Vasily Demyanov is a Professor and a leader of GeoDataScience research group at Institute of GeoEnergy Engineering with Heriot-Watt University. He leads industry and government funded research in machine learning, geomodelling and uncertainty quantification for reservoir prediction. He also teaches a graduate course on geostatistics and is a EAGE EET lecturer (EET 12). Vasily has over 20 years of experience in geostatistics and has published over 100 publications. He is currently a Guest Editor of a Special Issue "Data Science in Reservoir Modelling Workflows" of Energies open access MDPI journal.
Vasily’s research interests lie broadly across spatial statistics, machine learning and uncertainty. In particular, his research is focused on uncertainty quantification in prediction modelling, inverse modelling for history matching, stochastic optimisation, Bayesian inference, and the problem of integration of reservoir knowledge and relevant data into statistical modelling workflows with machine learning and data analytics approaches.

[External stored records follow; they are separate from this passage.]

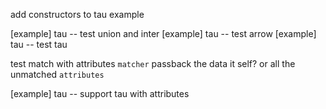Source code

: add constructors to tau example

[example] tau -- test union and inter
[example] tau -- test arrow
[example] tau -- test tau

test match with attributes
`matcher` passback the data it self? or all the unmatched `attributes`

[example] tau -- support tau with attributes
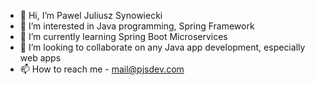 - 👋 Hi, I’m Pawel Juliusz Synowiecki
- 👀 I’m interested in Java programming, Spring Framework
- 🌱 I’m currently learning Spring Boot Microservices
- 💞️ I’m looking to collaborate on any Java app development, especially web apps
- 📫 How to reach me - mail@pjsdev.com

<!---
pjsdevcom/pjsdevcom is a ✨ special ✨ repository because its `README.md` (this file) appears on your GitHub profile.
You can click the Preview link to take a look at your changes.
--->
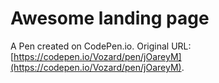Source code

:# Awesome landing page

A Pen created on CodePen.io. Original URL: [https://codepen.io/Vozard/pen/jOareyM](https://codepen.io/Vozard/pen/jOareyM).


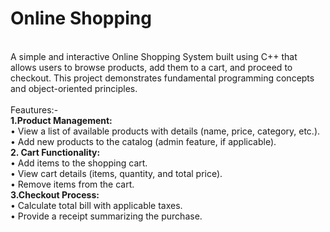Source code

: # Online Shopping
<br>A simple and interactive Online Shopping System built using C++ that allows users to browse products, add them to a cart, and proceed to checkout. This project demonstrates fundamental programming concepts and object-oriented principles.<br><br>
Feautures:-<br>
 <b> 1.Product Management:</b><br>
	•	View a list of available products with details (name, price, category, etc.).<br>
	•	Add new products to the catalog (admin feature, if applicable).<br>
	<b>2.	Cart Functionality:</b><br>
	•	Add items to the shopping cart.<br>
	•	View cart details (items, quantity, and total price).<br>
	•	Remove items from the cart.<br>
	<b>3.Checkout Process:</b><br>
	•	Calculate total bill with applicable taxes.<br>
	•	Provide a receipt summarizing the purchase.<br>




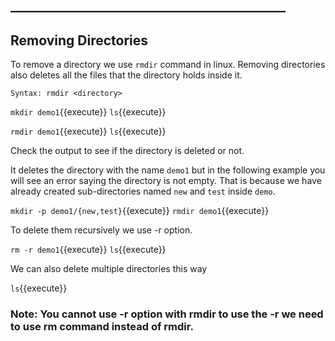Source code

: ## ____________________________________________

## Removing Directories

To remove a directory we use `rmdir` command in linux. Removing directories also deletes all the files that the directory holds inside it.

`Syntax: rmdir <directory>`

`mkdir demo1`{{execute}}
`ls`{{execute}}

`rmdir demo1`{{execute}}
`ls`{{execute}} 

Check the output to see if the directory is deleted or not.


It deletes the directory with the name `demo1` but in the following example you will see an error saying the directory is not empty. That is because we have already created sub-directories named `new` and `test` inside `demo`.

`mkdir -p demo1/{new,test}`{{execute}}
`rmdir demo1`{{execute}}

To delete them recursively we use -r option.

`rm -r demo1`{{execute}} 
`ls`{{execute}}


We can also delete multiple directories this way

`ls`{{execute}}

### Note: You cannot use -r option with rmdir to use the -r we need to use rm command instead of rmdir.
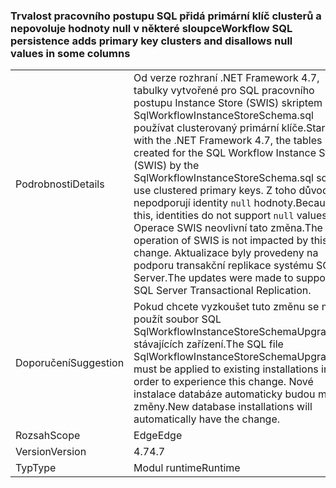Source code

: ### <a name="workflow-sql-persistence-adds-primary-key-clusters-and-disallows-null-values-in-some-columns"></a><span data-ttu-id="a9a6f-101">Trvalost pracovního postupu SQL přidá primární klíč clusterů a nepovoluje hodnoty null v některé sloupce</span><span class="sxs-lookup"><span data-stu-id="a9a6f-101">Workflow SQL persistence adds primary key clusters and disallows null values in some columns</span></span>

|   |   |
|---|---|
|<span data-ttu-id="a9a6f-102">Podrobnosti</span><span class="sxs-lookup"><span data-stu-id="a9a6f-102">Details</span></span>|<span data-ttu-id="a9a6f-103">Od verze rozhraní .NET Framework 4.7, tabulky vytvořené pro SQL pracovního postupu Instance Store (SWIS) skriptem SqlWorkflowInstanceStoreSchema.sql používat clusterovaný primární klíče.</span><span class="sxs-lookup"><span data-stu-id="a9a6f-103">Starting with the .NET Framework 4.7, the tables created for the SQL Workflow Instance Store (SWIS) by the SqlWorkflowInstanceStoreSchema.sql script use clustered primary keys.</span></span> <span data-ttu-id="a9a6f-104">Z toho důvodu se nepodporují identity <code>null</code> hodnoty.</span><span class="sxs-lookup"><span data-stu-id="a9a6f-104">Because of this, identities do not support <code>null</code> values.</span></span> <span data-ttu-id="a9a6f-105">Operace SWIS neovlivní tato změna.</span><span class="sxs-lookup"><span data-stu-id="a9a6f-105">The operation of SWIS is not impacted by this change.</span></span> <span data-ttu-id="a9a6f-106">Aktualizace byly provedeny na podporu transakční replikace systému SQL Server.</span><span class="sxs-lookup"><span data-stu-id="a9a6f-106">The updates were made to support SQL Server Transactional Replication.</span></span>|
|<span data-ttu-id="a9a6f-107">Doporučení</span><span class="sxs-lookup"><span data-stu-id="a9a6f-107">Suggestion</span></span>|<span data-ttu-id="a9a6f-108">Pokud chcete vyzkoušet tuto změnu se musí použít soubor SQL SqlWorkflowInstanceStoreSchemaUpgrade.sql stávajících zařízení.</span><span class="sxs-lookup"><span data-stu-id="a9a6f-108">The SQL file SqlWorkflowInstanceStoreSchemaUpgrade.sql must be applied to existing installations in order to experience this change.</span></span> <span data-ttu-id="a9a6f-109">Nové instalace databáze automaticky budou mít změny.</span><span class="sxs-lookup"><span data-stu-id="a9a6f-109">New database installations will automatically have the change.</span></span>|
|<span data-ttu-id="a9a6f-110">Rozsah</span><span class="sxs-lookup"><span data-stu-id="a9a6f-110">Scope</span></span>|<span data-ttu-id="a9a6f-111">Edge</span><span class="sxs-lookup"><span data-stu-id="a9a6f-111">Edge</span></span>|
|<span data-ttu-id="a9a6f-112">Version</span><span class="sxs-lookup"><span data-stu-id="a9a6f-112">Version</span></span>|<span data-ttu-id="a9a6f-113">4.7</span><span class="sxs-lookup"><span data-stu-id="a9a6f-113">4.7</span></span>|
|<span data-ttu-id="a9a6f-114">Typ</span><span class="sxs-lookup"><span data-stu-id="a9a6f-114">Type</span></span>|<span data-ttu-id="a9a6f-115">Modul runtime</span><span class="sxs-lookup"><span data-stu-id="a9a6f-115">Runtime</span></span>|

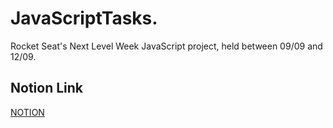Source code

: # JavaScriptTasks.
Rocket Seat's Next Level Week JavaScript project, held between 09/09 and 12/09.

## Notion Link

[NOTION](https://jgabsx.notion.site/NLW-Pocket-Javascript-dfed88713b8f4e4b971369763682d8c0)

The growing volume of digital information on reservoir monitoring and development opens new opportunities for more efficient exploitation and decision making. The lecture will demonstrate the use of machine learning in a number of typical reservoir modelling workflow tasks: identifying the geological features from seismic and outcrop imagery interpretation under uncertainty; description complex geological heterogeneity with respect to uncertainty; reservoir dynamics forecasting and model update based on production data analytics; making optimal decisions on the development of natural resources based on a forecast under conditions of uncertainty.